Тут я вспомнила, что у папы есть такой рассказик— про капризную девочку, печатался в “Огоньке”, кажется. Рассказ для взрослых.
— И молнии не было,— сказала Маша.
Это тоже оттуда. Там кто-то говорил: “Я ждал грома и молнии, но молнии не последовало...”
Как она все впитывает! Ведь ей никто не читал этот рассказ, читали при ней.
Это и радует и огорчает. Огорчает потому, что мы то и дело забываем всякую осторожность и говорим при ней все что придется.
И еще раз вспоминаю Макаренко: “Если хотите воспитывать, воспитайте прежде всего себя!”
27.3.60.
Вечером, когда мерили температуру, сидела у меня на коленях и рассказывала сказку собственного сочинения:
— Жил-был маленький утенок, у него были мама-утка, папа-утка, бабушка-утка, тетя Ляля-утка, а Синдбад остался собакой, и Кузьма тоже остался кошкой. Папа-утка работал, мама-утка ходила в магазин; бабушка-утка приехала из Тбилиси, а тетя Ляля-утка жила на улице Восстания. Тетя Ляля с улицы Восстания пришла с Синдбадом, а утенок испугался и спрятался под ванну. Потом он утонул в ванне. Там было много воды.
— Ой, Маша, а тебе не жалко, что утенок утонул?
— Жалко...
Потом подумала и говорит:
— Но ты знаешь, это ведь было во сне!
Неплохо выкручивается наша писательница!..
30.3.60.
Перед сном показала мне свои руки.
— Мама, посмотри мои пальчики. Как колбаски, можно кожицу снять. Какие страшные.
Действительно, на нескольких пальцах сходит кожица. Авитаминоз или диатез?
— Ну,— говорю,— Маша, это что! Вот когда тебе было всего дней семь, мне тебя показали— у тебя по всему телу кожица сходила. А потом— ничего, все прошло. Кожица что пустяки, что не страшно. А вот грызть ногти— это страшно, это ужасно.
Подумала и говорит:
— Когда тихо грызу, тогда не страшно.
— Почему?
— Потому что ты не видишь.
* * *
Завтра еду с папой в Зеленогорск— смотреть дачу.
Узнав об этом, Машка очень расстроилась, но оживилась и обрадовалась, когда я сказала, что обратно, может быть, приеду с папой.
За ужином несколько раз повторяла:
— Хочу папу.

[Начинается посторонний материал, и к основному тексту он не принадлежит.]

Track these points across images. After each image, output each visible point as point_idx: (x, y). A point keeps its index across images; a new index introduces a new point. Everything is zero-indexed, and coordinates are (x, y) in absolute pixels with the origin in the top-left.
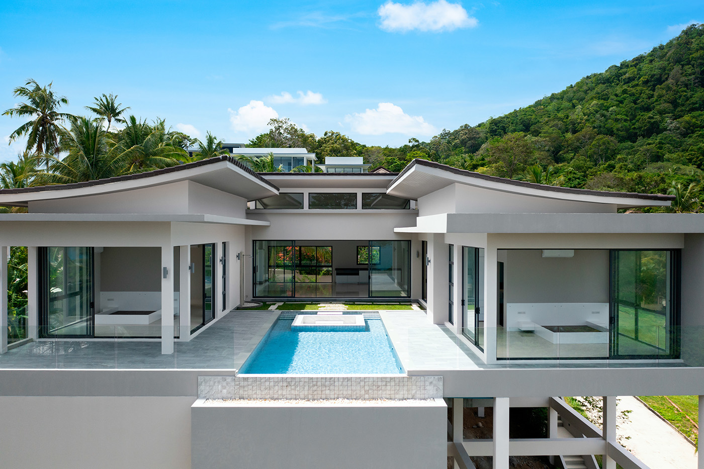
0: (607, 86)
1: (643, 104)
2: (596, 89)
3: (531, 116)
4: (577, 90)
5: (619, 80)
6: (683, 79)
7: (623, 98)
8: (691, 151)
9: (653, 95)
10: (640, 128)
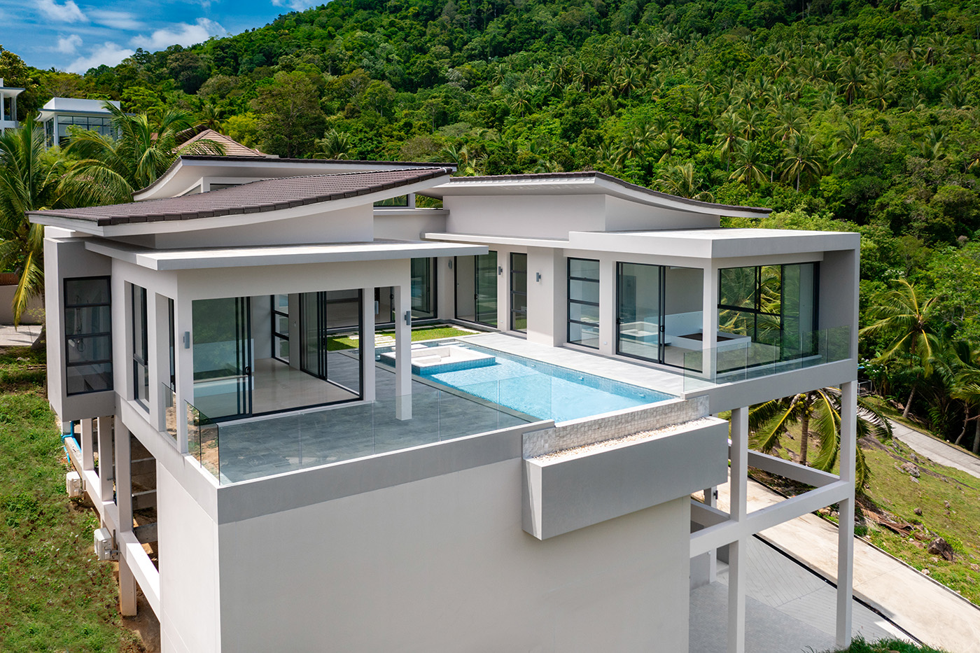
0: (369, 13)
1: (417, 43)
2: (356, 15)
3: (274, 42)
4: (331, 14)
5: (382, 7)
6: (458, 17)
7: (390, 32)
8: (481, 109)
9: (425, 32)
10: (416, 73)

Хочу папу.
Пишет папа
3.4.60. Ленинград.
Уже четвертый день я здесь, в Машкином распоряжении. И останусь на завтра, так как расхворалась после очередной поездки в Зеленогорск наша мамочка.
* * *
Вчера и сегодня я гулял с Машей. Погода отличная— солнечная, ясная, весенняя. Правда, за Машкой надо смотреть в оба— чтобы в лужу не угодила.
Вчера и сегодня были на Сытном рынке. Там— под открытым небом— идет какая-то очень аппетитная торговля: метлами, вербами, матрешками, деревянными крашеными яйцами и прочей кустарной стариной.
Я купил Маше пучок вербы, лопатку и метелку, двух игрушечных маленьких цыплят и прочее. И все это на рубль с копейками.
Вчера и сегодня часа по полтора сидели в парке Ленина у театра Ленинского комсомола.
Дома Машка тоже ни на минуту не отставала от меня.
— Хочу к папе! Папа, к тебе можно? Ляботаешь? Я тебе не буду мешать...
Конечно, мешает. Но я не могу выгнать ее. Мне самому становится невесело, как только закрывается за нею дверь...
* * *
Вчера мама читала ей книжку Сладкова про воробья, гнездо которого разорил злодей маляр. Машка расплакалась.
Спрашиваю:
— Ты чего плачешь?
— Пти-и-ичек жалко!..
— Каких птичек?
— Которые в книжке.
* * *
Купил ей сегодня леденцовых петушков на палочке. Вижу, не ест, не сосет.